WORK ORDER - From the material below, pull each line containing the string "owner".

RECORDS SUPPLIED -

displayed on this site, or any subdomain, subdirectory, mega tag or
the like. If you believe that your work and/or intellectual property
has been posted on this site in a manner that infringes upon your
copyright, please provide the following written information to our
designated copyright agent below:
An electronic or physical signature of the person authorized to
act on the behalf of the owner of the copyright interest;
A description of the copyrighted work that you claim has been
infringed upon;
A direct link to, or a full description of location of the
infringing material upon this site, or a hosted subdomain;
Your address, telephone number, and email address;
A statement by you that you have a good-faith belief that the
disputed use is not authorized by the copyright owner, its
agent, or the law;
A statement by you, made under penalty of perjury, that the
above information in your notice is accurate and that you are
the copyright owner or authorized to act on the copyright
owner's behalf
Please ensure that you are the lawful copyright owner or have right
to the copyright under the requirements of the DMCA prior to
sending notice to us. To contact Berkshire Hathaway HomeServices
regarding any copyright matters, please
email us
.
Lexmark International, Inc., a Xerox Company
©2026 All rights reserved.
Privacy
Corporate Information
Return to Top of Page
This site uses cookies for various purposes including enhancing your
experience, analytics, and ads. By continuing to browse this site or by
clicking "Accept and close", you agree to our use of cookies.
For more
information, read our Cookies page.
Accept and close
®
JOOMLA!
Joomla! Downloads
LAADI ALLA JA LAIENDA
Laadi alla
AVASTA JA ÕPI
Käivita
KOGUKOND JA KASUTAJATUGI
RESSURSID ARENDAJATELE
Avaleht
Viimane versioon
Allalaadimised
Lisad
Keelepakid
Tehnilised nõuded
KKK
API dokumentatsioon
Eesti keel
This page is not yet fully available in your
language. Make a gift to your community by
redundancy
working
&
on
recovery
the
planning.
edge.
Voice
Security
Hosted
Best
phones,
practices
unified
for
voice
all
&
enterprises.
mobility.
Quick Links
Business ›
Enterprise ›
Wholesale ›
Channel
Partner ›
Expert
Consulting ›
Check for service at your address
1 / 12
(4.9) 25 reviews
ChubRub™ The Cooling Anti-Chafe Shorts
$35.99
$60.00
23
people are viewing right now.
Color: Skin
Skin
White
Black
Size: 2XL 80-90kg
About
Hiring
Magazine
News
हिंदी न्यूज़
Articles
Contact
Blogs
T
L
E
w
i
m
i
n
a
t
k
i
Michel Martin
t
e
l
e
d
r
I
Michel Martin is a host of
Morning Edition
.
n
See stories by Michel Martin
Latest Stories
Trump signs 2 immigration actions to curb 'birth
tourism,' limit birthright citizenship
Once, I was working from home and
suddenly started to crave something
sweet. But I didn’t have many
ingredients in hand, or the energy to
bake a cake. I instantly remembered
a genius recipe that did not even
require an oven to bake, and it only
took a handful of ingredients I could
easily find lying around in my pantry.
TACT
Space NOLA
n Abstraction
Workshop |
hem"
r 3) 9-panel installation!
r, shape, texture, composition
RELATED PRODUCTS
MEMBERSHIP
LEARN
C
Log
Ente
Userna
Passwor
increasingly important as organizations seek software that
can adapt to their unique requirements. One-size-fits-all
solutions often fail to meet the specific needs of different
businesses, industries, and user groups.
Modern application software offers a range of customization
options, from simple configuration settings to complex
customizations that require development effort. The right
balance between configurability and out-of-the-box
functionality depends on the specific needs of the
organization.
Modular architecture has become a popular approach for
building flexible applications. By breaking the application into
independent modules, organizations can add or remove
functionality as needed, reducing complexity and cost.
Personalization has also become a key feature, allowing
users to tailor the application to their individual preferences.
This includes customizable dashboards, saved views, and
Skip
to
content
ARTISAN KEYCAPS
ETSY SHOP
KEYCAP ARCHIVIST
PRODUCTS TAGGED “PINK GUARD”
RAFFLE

SOLVED EXERCISE -
act on the behalf of the owner of the copyright interest;
disputed use is not authorized by the copyright owner, its
the copyright owner or authorized to act on the copyright
owner's behalf
Please ensure that you are the lawful copyright owner or have right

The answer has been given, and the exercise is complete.